Records supplied:
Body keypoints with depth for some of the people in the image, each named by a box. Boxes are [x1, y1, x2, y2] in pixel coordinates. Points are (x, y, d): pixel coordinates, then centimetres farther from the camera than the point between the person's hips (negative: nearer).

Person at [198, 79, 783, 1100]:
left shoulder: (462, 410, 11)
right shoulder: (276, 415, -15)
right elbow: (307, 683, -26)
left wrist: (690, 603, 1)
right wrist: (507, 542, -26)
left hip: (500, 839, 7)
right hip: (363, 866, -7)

---

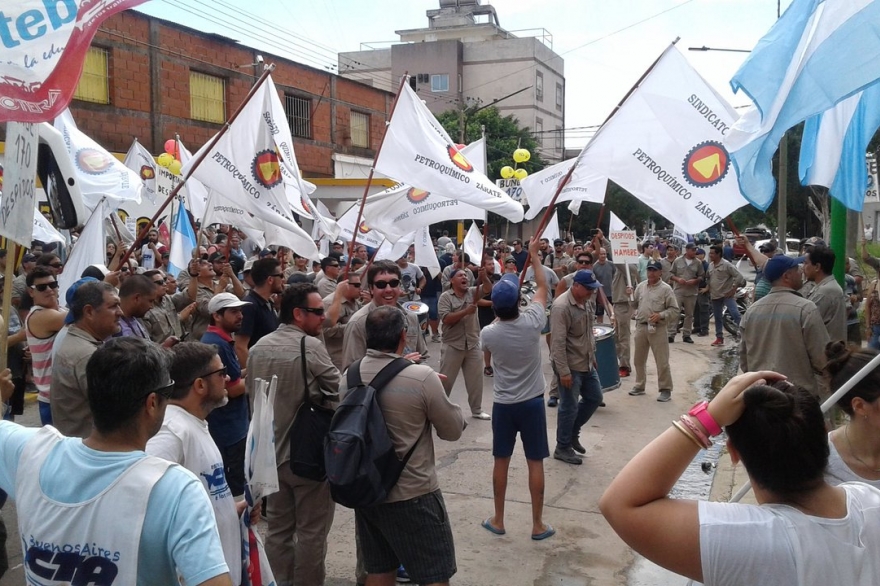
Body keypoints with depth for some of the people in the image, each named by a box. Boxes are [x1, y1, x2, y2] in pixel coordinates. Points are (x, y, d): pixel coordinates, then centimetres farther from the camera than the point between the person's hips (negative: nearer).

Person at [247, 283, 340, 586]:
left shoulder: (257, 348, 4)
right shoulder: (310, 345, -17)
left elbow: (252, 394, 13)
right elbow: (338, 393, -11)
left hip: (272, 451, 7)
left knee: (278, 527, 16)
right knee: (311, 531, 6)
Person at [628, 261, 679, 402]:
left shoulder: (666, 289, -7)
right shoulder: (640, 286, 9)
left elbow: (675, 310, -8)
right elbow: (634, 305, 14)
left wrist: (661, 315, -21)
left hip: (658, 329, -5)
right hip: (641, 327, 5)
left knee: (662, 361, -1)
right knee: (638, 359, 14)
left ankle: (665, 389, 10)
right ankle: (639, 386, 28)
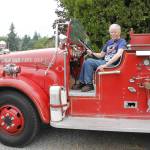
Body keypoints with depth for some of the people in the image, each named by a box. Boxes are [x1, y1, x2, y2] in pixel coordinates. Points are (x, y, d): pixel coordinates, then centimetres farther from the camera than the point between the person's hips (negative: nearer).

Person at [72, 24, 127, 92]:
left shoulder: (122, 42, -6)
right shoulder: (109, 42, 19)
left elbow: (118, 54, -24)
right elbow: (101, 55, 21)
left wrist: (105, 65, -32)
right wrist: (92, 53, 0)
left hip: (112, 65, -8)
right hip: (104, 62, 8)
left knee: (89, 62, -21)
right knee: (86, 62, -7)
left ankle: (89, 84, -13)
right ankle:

Required work: Scale the lines starting with the one containing "left hip: (272, 451, 7)" and going on through the one containing "right ankle: (639, 386, 28)". Write each of them out again, multiplying every number in the point triples (x, y and depth) by 1.95 and rounding to whole numbers with halves going up, and copy any other line in that range unchanged.

The completed task:
left hip: (530, 879, 14)
left knee: (542, 1028, 31)
right knee: (606, 1035, 12)
Person at [628, 261, 679, 402]:
left shoulder: (1299, 564, -14)
right shoulder: (1248, 558, 18)
left elbow: (1316, 605, -16)
right elbow: (1236, 595, 27)
left wrist: (1289, 614, -41)
left hip: (1283, 642, -10)
right hip: (1250, 638, 10)
left knee: (1291, 704, -2)
right knee: (1244, 700, 27)
left ankle: (1297, 759, 20)
right ankle: (1246, 753, 55)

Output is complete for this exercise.